In an attempt to mollify the increasing number of voters in favor of annexation, Clay tried to help himself by writing a series of letters to clarify his position. The more he wrote, the worse it got, and as he kept trying to stand on both sides of the Texas question the more his prevarications played into the hands of Democrats who used it to show that Clay’s ambition was out of control. As the campaign neared its conclusion, Clay wrote to the publisher of the Washington National Intelligencer on October 1, 1844. His letter reaffirmed his opposition to the annexation of Texas and complained that he was being misunderstood around the country and said that he would no long speak publicly on national issues until after the election.
That left a month in which Clay fell (largely) mute while the Democrats relentlessly hammered him for his persistent shifts, supposed hypocrisies, and overabundant ambition for the presidency. Whigs tried to counter by using many of the tactics they had used effectively in 1840 to get Harrison elected, including putting on numerous events to entertain prospective voters and plastering Clay’s name on nearly anything that could be given away. They thought it clever to keep asking “Who is James K. Polk?” as a constant refrain to underscore his mediocrity and anonymity.126 But their candidate was effectively nowhere to be seen.

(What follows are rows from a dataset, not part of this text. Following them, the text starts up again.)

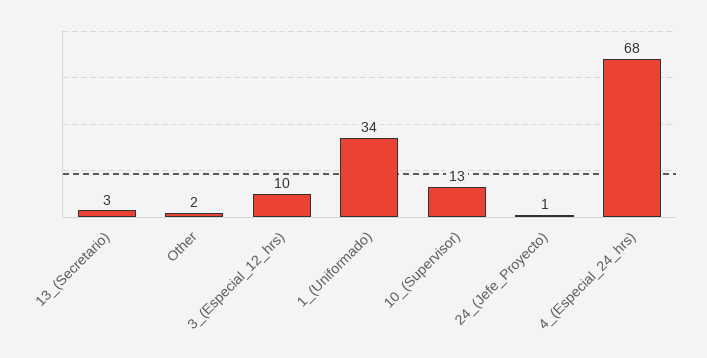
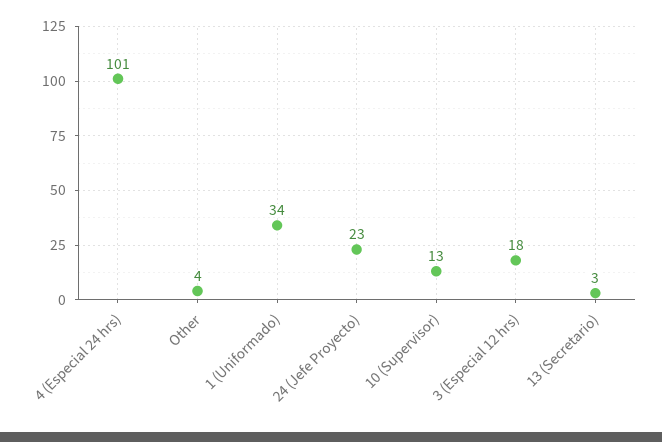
  {
    "13_(Secretario)": 3,
-   "Other": 2,
+   "Other": 4,
-   "3_(Especial_12_hrs)": 10,
+   "3_(Especial_12_hrs)": 18,
    "1_(Uniformado)": 34,
    "10_(Supervisor)": 13,
-   "24_(Jefe_Proyecto)": 1,
+   "24_(Jefe_Proyecto)": 23,
-   "4_(Especial_24_hrs)": 68
+   "4_(Especial_24_hrs)": 101
  }

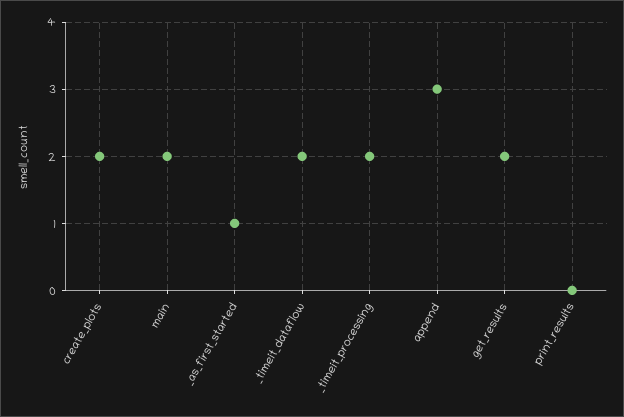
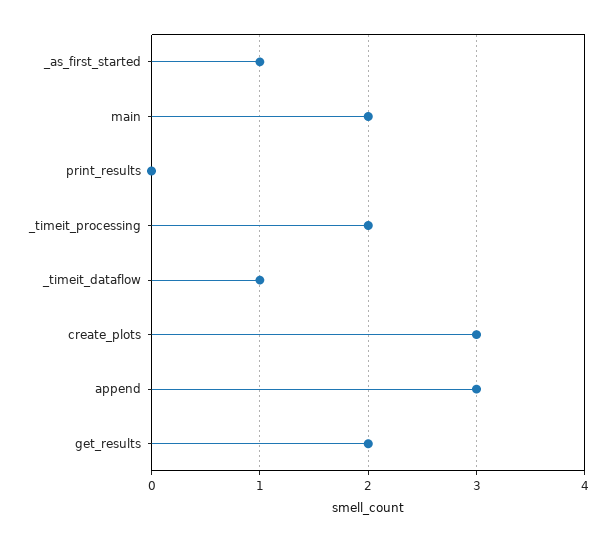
  {
-   "create_plots": 2,
+   "create_plots": 3,
    "main": 2,
    "_as_first_started": 1,
-   "_timeit_dataflow": 2,
+   "_timeit_dataflow": 1,
    "_timeit_processing": 2,
    "append": 3,
    "get_results": 2,
    "print_results": 0
  }

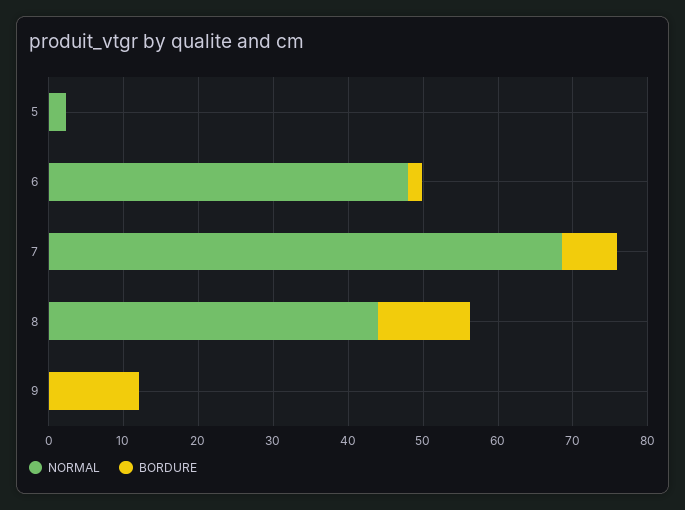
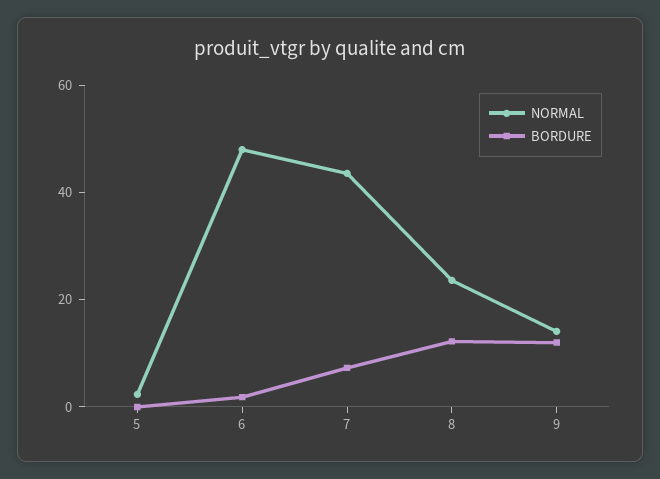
  {
    "NORMAL": {
      "5": 2,
      "6": 48,
-     "7": 68,
+     "7": 45,
-     "8": 44,
+     "8": 25,
-     "9": 0
+     "9": 15
    },
    "BORDURE": {
      "5": 0,
      "6": 2,
      "7": 8,
      "8": 12,
      "9": 12
    }
  }

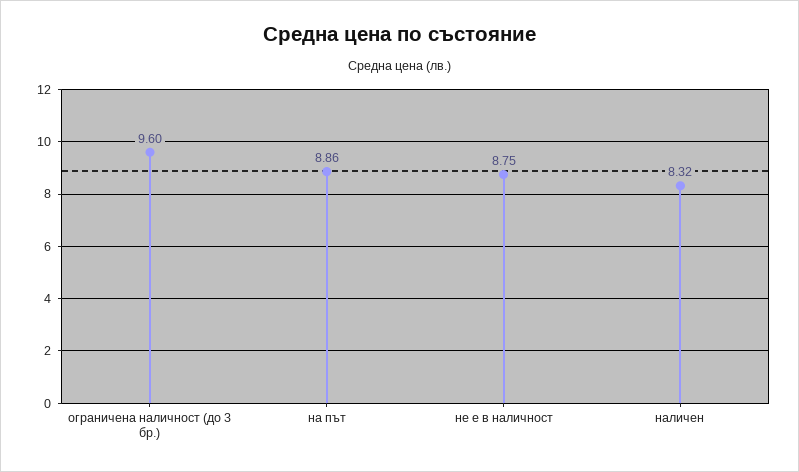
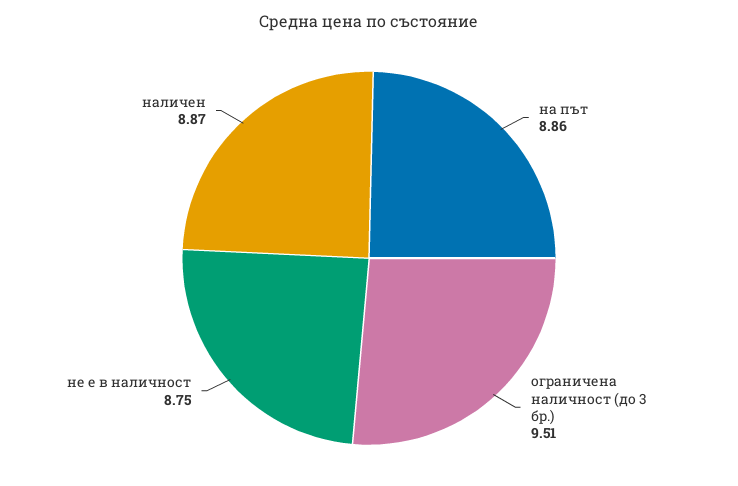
  {
-   "ограничена наличност (до 3 бр.)": 9.6,
+   "ограничена наличност (до 3 бр.)": 9.51,
    "на път": 8.86,
    "не е в наличност": 8.75,
-   "наличен": 8.32
+   "наличен": 8.87
  }

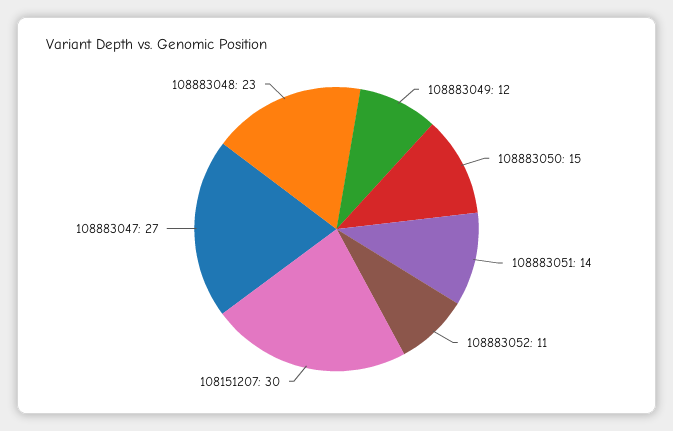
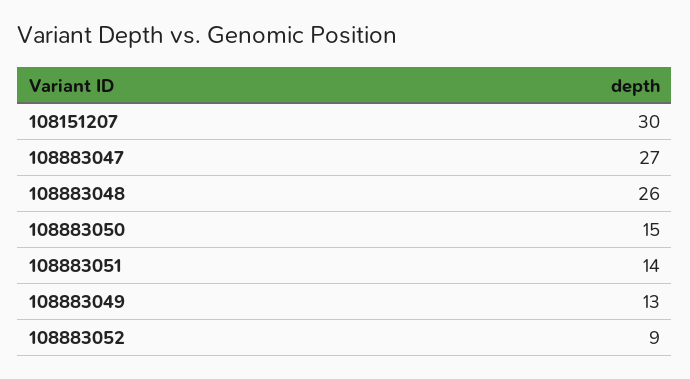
  {
-   "108883049": 12,
+   "108883049": 13,
    "108883050": 15,
    "108883051": 14,
-   "108883052": 11,
+   "108883052": 9,
    "108151207": 30,
    "108883047": 27,
-   "108883048": 23
+   "108883048": 26
  }

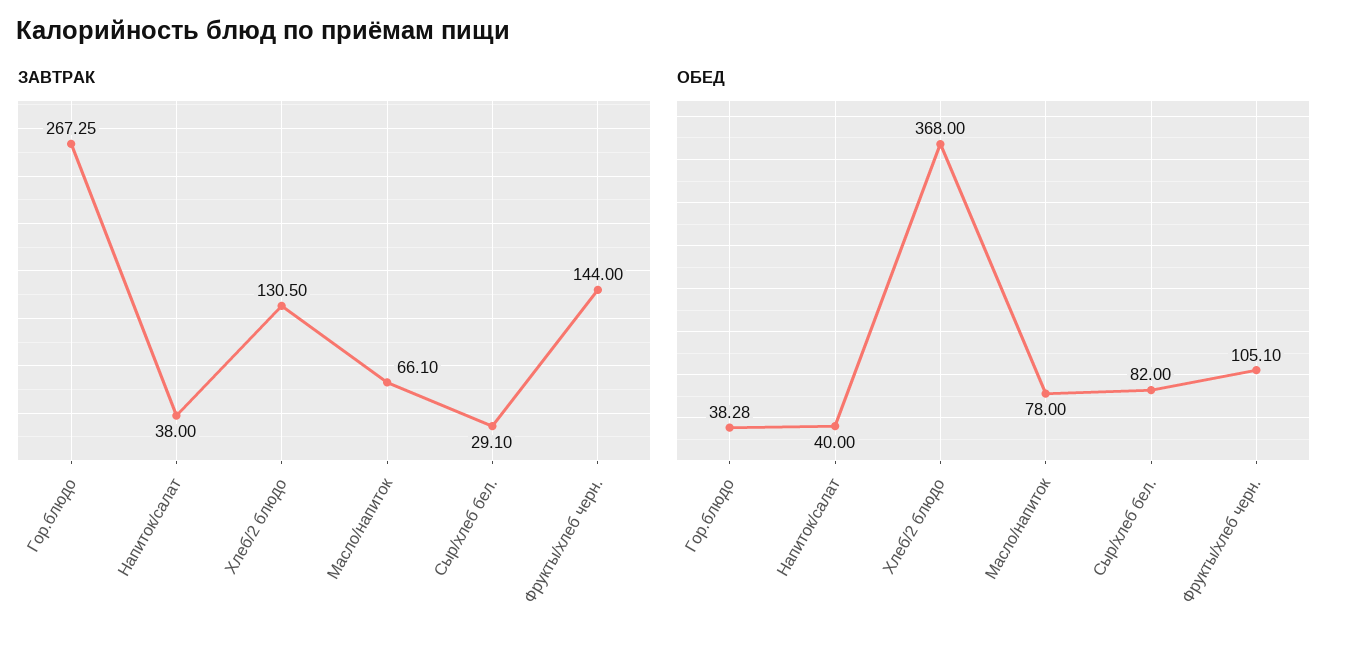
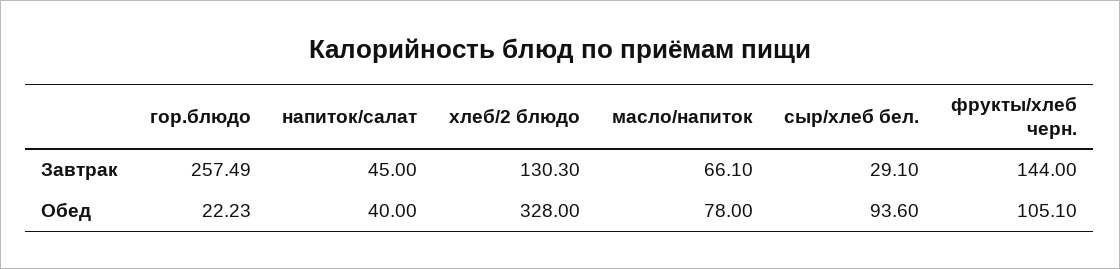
  {
    "ЗАВТРАК": {
-     "Гор.блюдо": 267.25,
+     "Гор.блюдо": 257.49,
-     "Напиток/салат": 38,
+     "Напиток/салат": 45,
-     "Хлеб/2 блюдо": 130.5,
+     "Хлеб/2 блюдо": 130.3,
      "Масло/напиток": 66.1,
      "Сыр/хлеб бел.": 29.1,
      "Фрукты/хлеб черн.": 144
    },
    "ОБЕД": {
-     "Гор.блюдо": 38.28,
+     "Гор.блюдо": 22.23,
      "Напиток/салат": 40,
-     "Хлеб/2 блюдо": 368,
+     "Хлеб/2 блюдо": 328,
      "Масло/напиток": 78,
-     "Сыр/хлеб бел.": 82,
+     "Сыр/хлеб бел.": 93.6,
      "Фрукты/хлеб черн.": 105.1
    }
  }

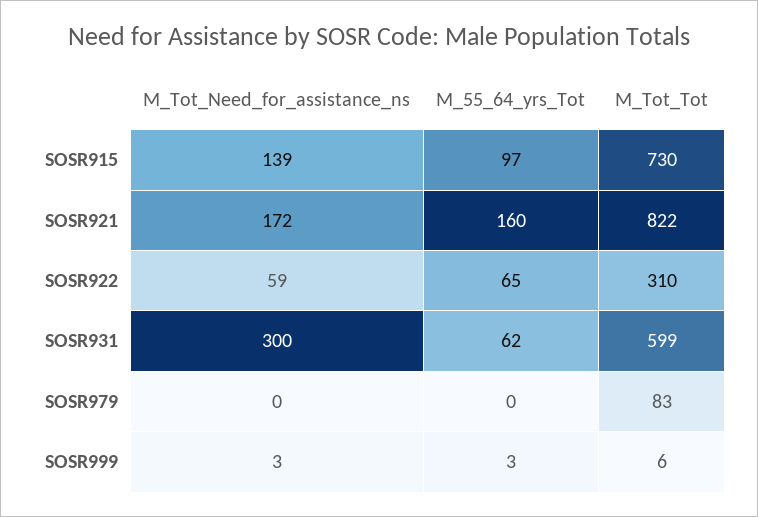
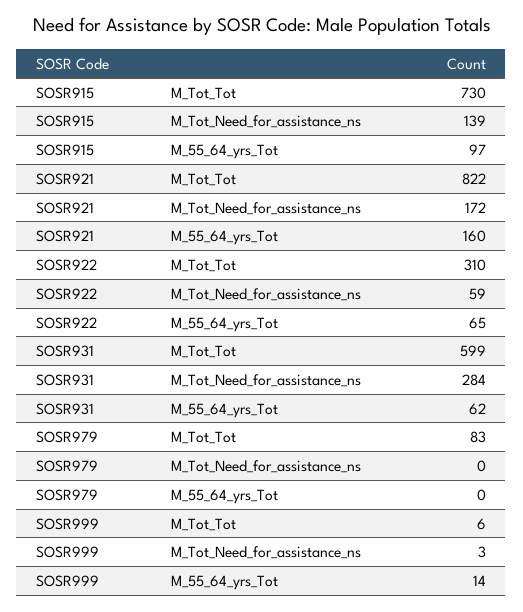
  {
    "M_Tot_Need_for_assistance_ns": {
      "SOSR915": 139,
      "SOSR921": 172,
      "SOSR922": 59,
-     "SOSR931": 300,
+     "SOSR931": 284,
      "SOSR979": 0,
      "SOSR999": 3
    },
    "M_55_64_yrs_Tot": {
      "SOSR915": 97,
      "SOSR921": 160,
      "SOSR922": 65,
      "SOSR931": 62,
      "SOSR979": 0,
-     "SOSR999": 3
+     "SOSR999": 14
    },
    "M_Tot_Tot": {
      "SOSR915": 730,
      "SOSR921": 822,
      "SOSR922": 310,
      "SOSR931": 599,
      "SOSR979": 83,
      "SOSR999": 6
    }
  }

In the end, it was a close election: Neither Polk nor Clay received a majority of the popular vote, though Polk had a slightly higher plurality, but only 105 electoral votes went to Clay as opposed to 170 for Polk. Clay won eleven states, but Polk won fifteen, including Indiana and Illinois, the two states where Lincoln had campaigned for Clay. Yet the election was even closer than it appeared. Clay lost New York by only 5,100 votes, and a win there would have made the difference between Clay as president and Clay as a three-time loser.